Гастроли Мариинского театра на сцене Большого театра прошли в рамках национального театрального фестиваля «Золотая маска». Отобранные экспертами «Маски» спектакли символизируют полюсы танцевальной истории: если представленные одноактные балеты современных хореографов – как бы заявки в будущее, то двухактная «Ундина» – ностальгия по прошлому. При всех недостатках эти спектакли – лучшее, что было в Петербурге в прошлом сезоне.

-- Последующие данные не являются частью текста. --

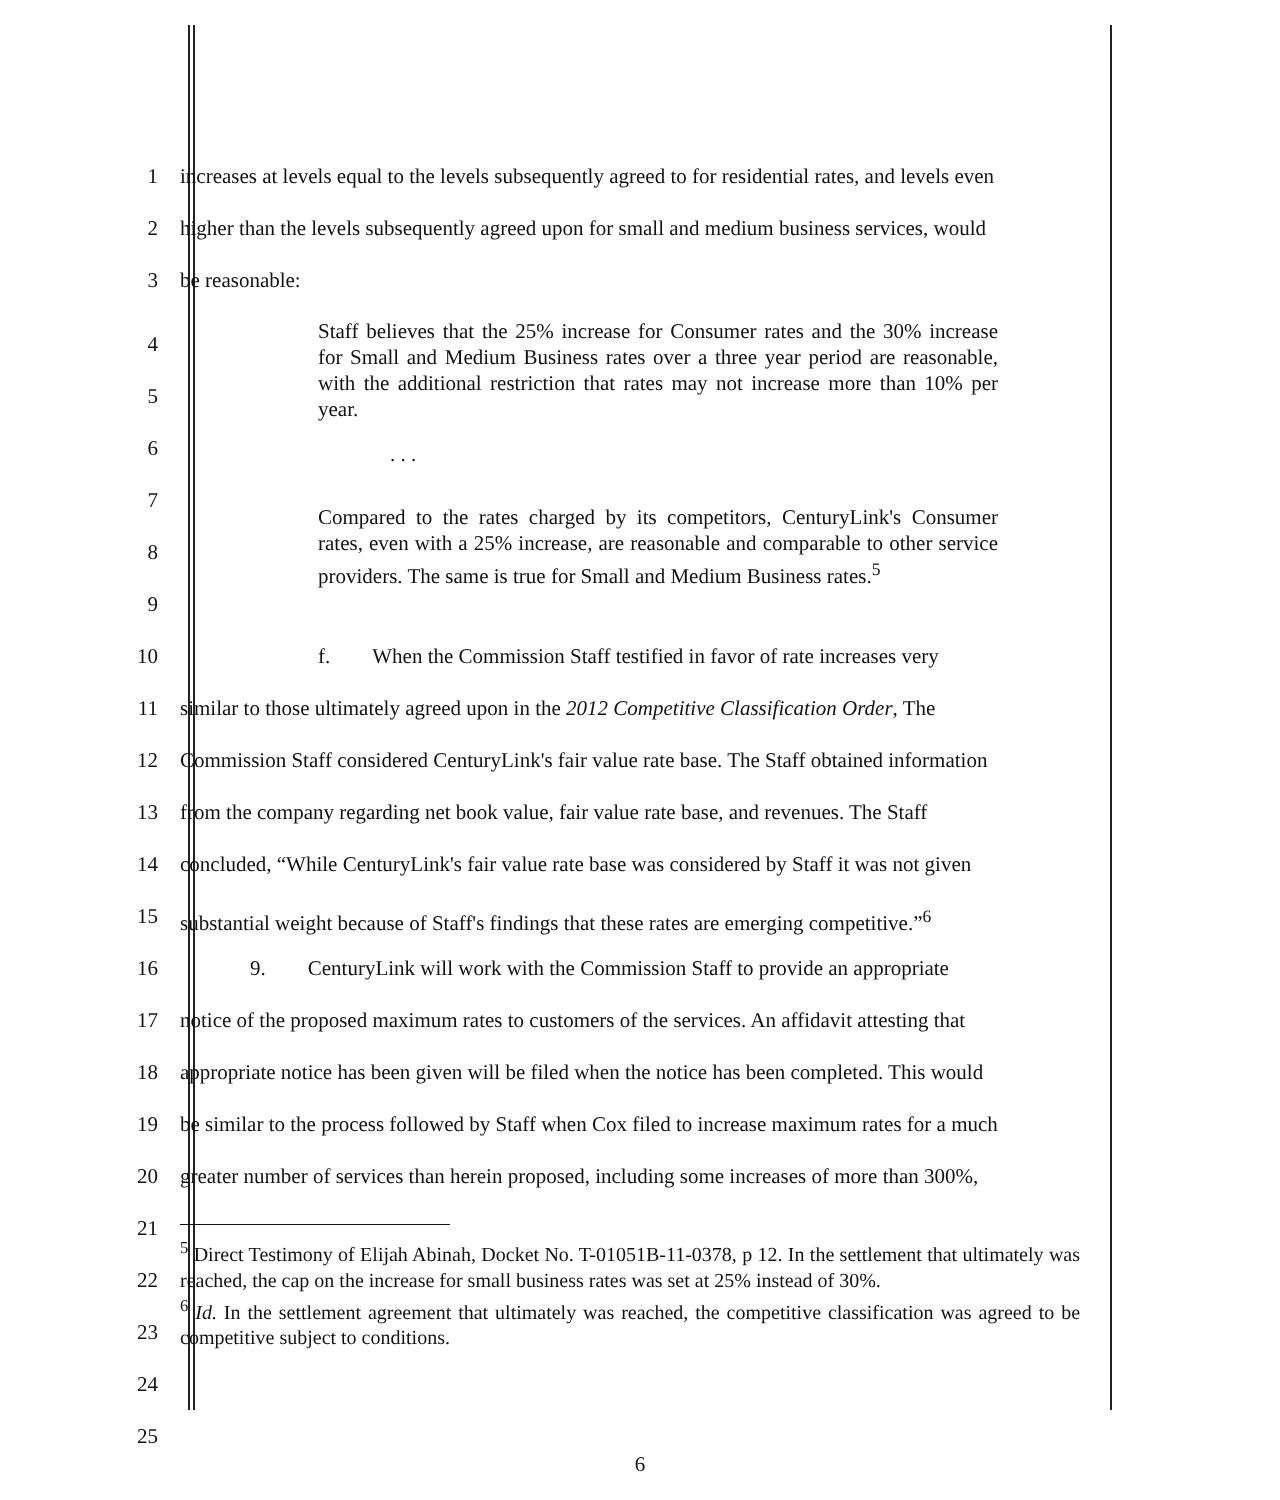1 increases at levels equal to the levels subsequently agreed to for residential rates, and levels even
2 higher than the levels subsequently agreed upon for small and medium business services, would
3 be reasonable:
4
5
6
Staff believes that the 25% increase for Consumer rates and the 30% increase for Small and Medium Business rates over a three year period are reasonable, with the additional restriction that rates may not increase more than 10% per year.
. . .
7
8
9
Compared to the rates charged by its competitors, CenturyLink's Consumer rates, even with a 25% increase, are reasonable and comparable to other service providers. The same is true for Small and Medium Business rates.<sup>5</sup>
10 f. When the Commission Staff testified in favor of rate increases very
11 similar to those ultimately agreed upon in the 2012 Competitive Classification Order, The
12 Commission Staff considered CenturyLink's fair value rate base. The Staff obtained information
13 from the company regarding net book value, fair value rate base, and revenues. The Staff
14 concluded, “While CenturyLink's fair value rate base was considered by Staff it was not given
15 substantial weight because of Staff's findings that these rates are emerging competitive.”<sup>6</sup>
16 9. CenturyLink will work with the Commission Staff to provide an appropriate
17 notice of the proposed maximum rates to customers of the services. An affidavit attesting that
18 appropriate notice has been given will be filed when the notice has been completed. This would
19 be similar to the process followed by Staff when Cox filed to increase maximum rates for a much
20 greater number of services than herein proposed, including some increases of more than 300%,
21
22
23
24
25
<sup>5</sup> Direct Testimony of Elijah Abinah, Docket No. T-01051B-11-0378, p 12. In the settlement that ultimately was reached, the cap on the increase for small business rates was set at 25% instead of 30%.
<sup>6</sup> Id. In the settlement agreement that ultimately was reached, the competitive classification was agreed to be competitive subject to conditions.
6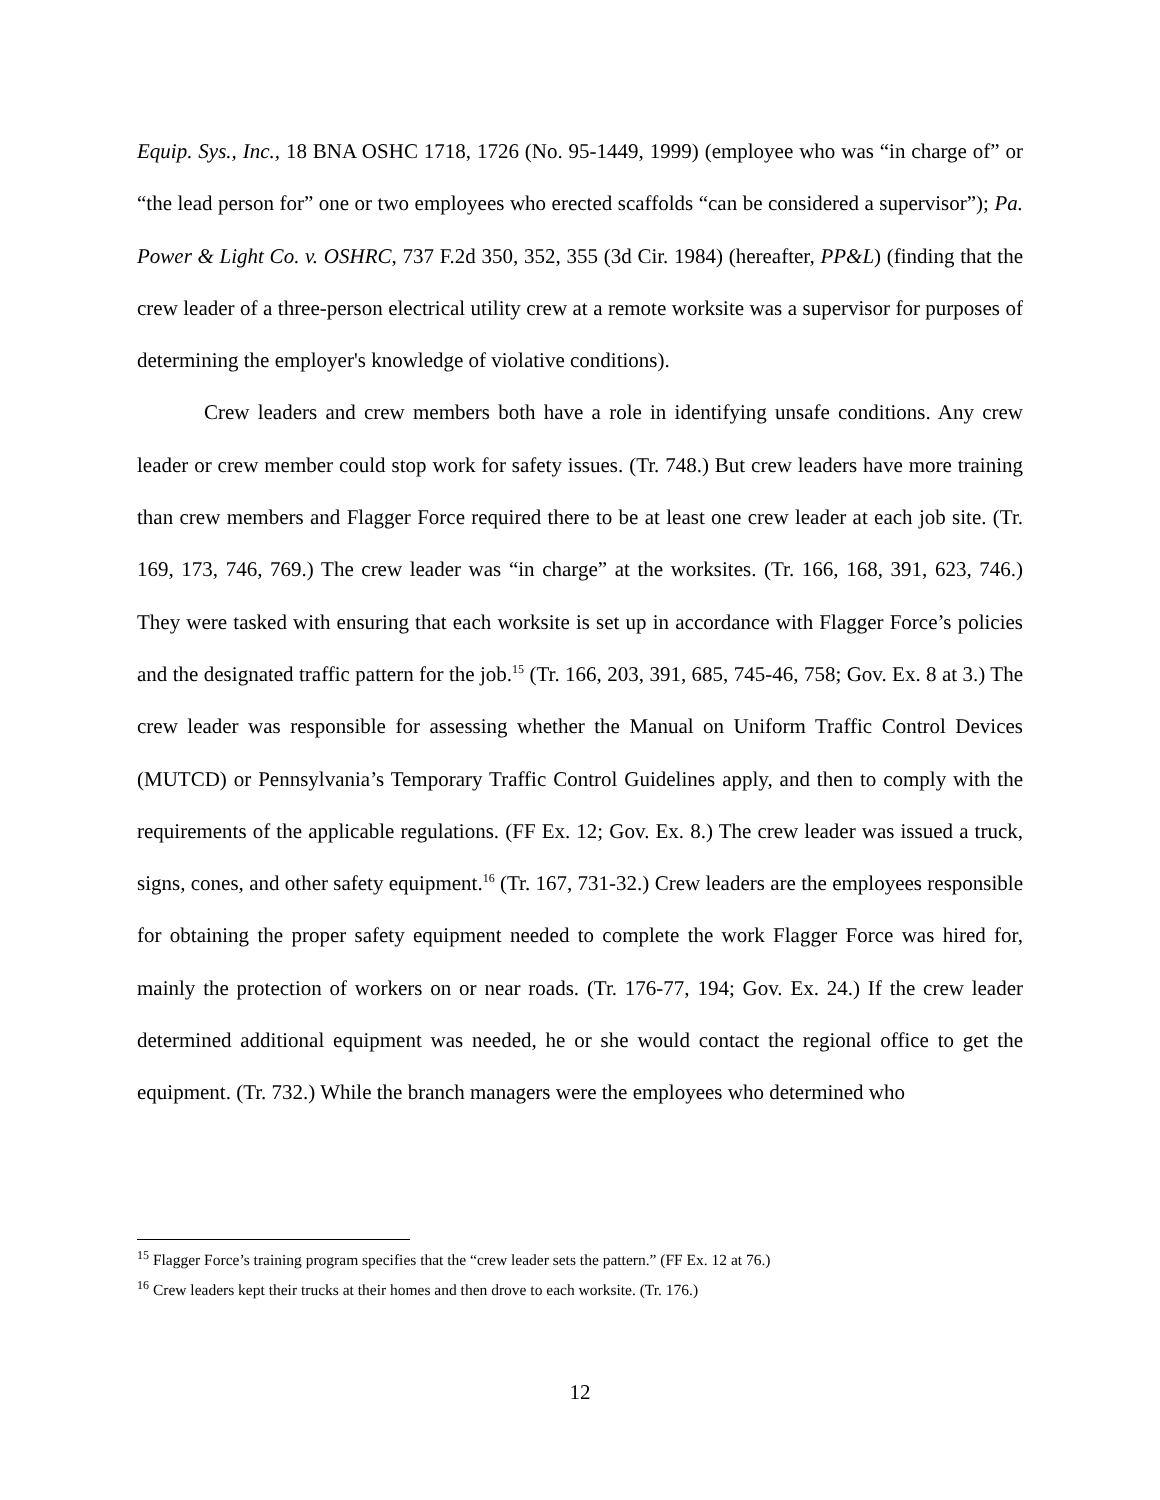Equip. Sys., Inc., 18 BNA OSHC 1718, 1726 (No. 95-1449, 1999) (employee who was “in charge of” or “the lead person for” one or two employees who erected scaffolds “can be considered a supervisor”); Pa. Power & Light Co. v. OSHRC, 737 F.2d 350, 352, 355 (3d Cir. 1984) (hereafter, PP&L) (finding that the crew leader of a three-person electrical utility crew at a remote worksite was a supervisor for purposes of determining the employer's knowledge of violative conditions).
Crew leaders and crew members both have a role in identifying unsafe conditions. Any crew leader or crew member could stop work for safety issues. (Tr. 748.) But crew leaders have more training than crew members and Flagger Force required there to be at least one crew leader at each job site. (Tr. 169, 173, 746, 769.) The crew leader was “in charge” at the worksites. (Tr. 166, 168, 391, 623, 746.) They were tasked with ensuring that each worksite is set up in accordance with Flagger Force’s policies and the designated traffic pattern for the job.<sup>15</sup> (Tr. 166, 203, 391, 685, 745-46, 758; Gov. Ex. 8 at 3.) The crew leader was responsible for assessing whether the Manual on Uniform Traffic Control Devices (MUTCD) or Pennsylvania’s Temporary Traffic Control Guidelines apply, and then to comply with the requirements of the applicable regulations. (FF Ex. 12; Gov. Ex. 8.) The crew leader was issued a truck, signs, cones, and other safety equipment.<sup>16</sup> (Tr. 167, 731-32.) Crew leaders are the employees responsible for obtaining the proper safety equipment needed to complete the work Flagger Force was hired for, mainly the protection of workers on or near roads. (Tr. 176-77, 194; Gov. Ex. 24.) If the crew leader determined additional equipment was needed, he or she would contact the regional office to get the equipment. (Tr. 732.) While the branch managers were the employees who determined who
<sup>15</sup> Flagger Force’s training program specifies that the “crew leader sets the pattern.” (FF Ex. 12 at 76.)
<sup>16</sup> Crew leaders kept their trucks at their homes and then drove to each worksite. (Tr. 176.)
12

Не так давно Мариинский театр, борясь с дефицитом хореографов, предоставил сцену нескольким молодым представителям этой профессии. Из трех постановок цикла «Новые имена» на «Маску» номинирован один балет – «Шинель», но театр решил показать вечер в целом. «Шинель» на музыку Шостаковича поставил заграничный гость Ноа Гелбер – начинающий хореограф. Он решился на любопытный эксперимент, соединив нашу давнюю традицию психологического повествовательного балета и уроки своего наставника Уильяма Форсайта. Добротный, хотя и режиссерски неровный спектакль во многом держится на исполнителе – номинанте «Маски» на лучшую мужскую роль в балете Андрее Иванове.
Москвичи увидели и «Мещанина во дворянстве» по Мольеру – комедийный балет хореографа Никиты Дмитриевского, совершенно невнятно поставленный под Рихарда Штрауса – с чрезмерными, банальными ужимками и в пышных костюмах, трактующих старину в жеманном, но современном духе. Третий опус, под названием «В сторону лебедя», сочинен на музыку Леонида Десятникова. Балерина и ее партнер 13 минут обитают в смысловом поле «Умирающего лебедя» на фоне гигантского штрих-кода. В хореографии Алексея Мирошниченко соединяются гармонические линии классического танца и корявость реальных лебедей, когда они на суше. Авторы балета хотели не только поиронизировать над балетным шлягером, но и подчеркнуть его коммерческую беспроигрышность.
Псевдостаринный балет «Ундина» поставлен в Мариинке французом Пьером Лакоттом. Переделанная из новеллы немецкого писателя Фридриха де ла Мотт Фуке история любви рыбака и ундины (мифической обитательницы вод) не настолько увлекательна, как, например, блокбастер «Водный мир», тоже погруженный в море. И музыка присяжного балетного композитора XIX века Пуни, как это часто бывает в старых балетах, не претендует на большее, чем удобный аккомпанемент. Та «Ундина», что во времена романтизма сочинили во Франции, до наших дней не сохранилась. Лакотт создал новый спектакль – стилизацию по мотивам старого. Придумал веселенькие «романтические» декорации и «старинные» костюмы. И попытался восславить французскую технику танца, наполненную мелкими движениями стоп. Балет держится на плаву, если есть выверенная как часы работа всей труппы, от солистов до последней танцовщицы кордебалета. Так было на первом московском спектакле, с первым составом исполнителей. Танцевали Евгения Образцова (Ундина) и Леонид Сарафанов (Рыбак), оба номинанты «Маски», и в глаза бросались достоинства постановки – искусные комбинации балетных движений. Но на втором показе исполнители главных ролей были слабее, кордебалет, особенно мужской, отчасти потерял синхронность, и в глаза полезли недостатки. Было очевидно, что Лакотт напрасно презрел характерный танец, не смог разработать многие сценарные ходы, бросив их на полдороге, и, не сладив с потоками танца, впал в монотонность. Внимательный зритель обнаружит в «Ундине» слишком много цитат из подлинных балетов эпохи романтизма. Впрочем, любителям мелодрам «Ундина» дает богатую пищу для размышлений. Когда в финале дева вод погибла, предварительно уведя рыбака от невесты, одна из зрительниц прошептала: «Так ей и надо, разлучнице».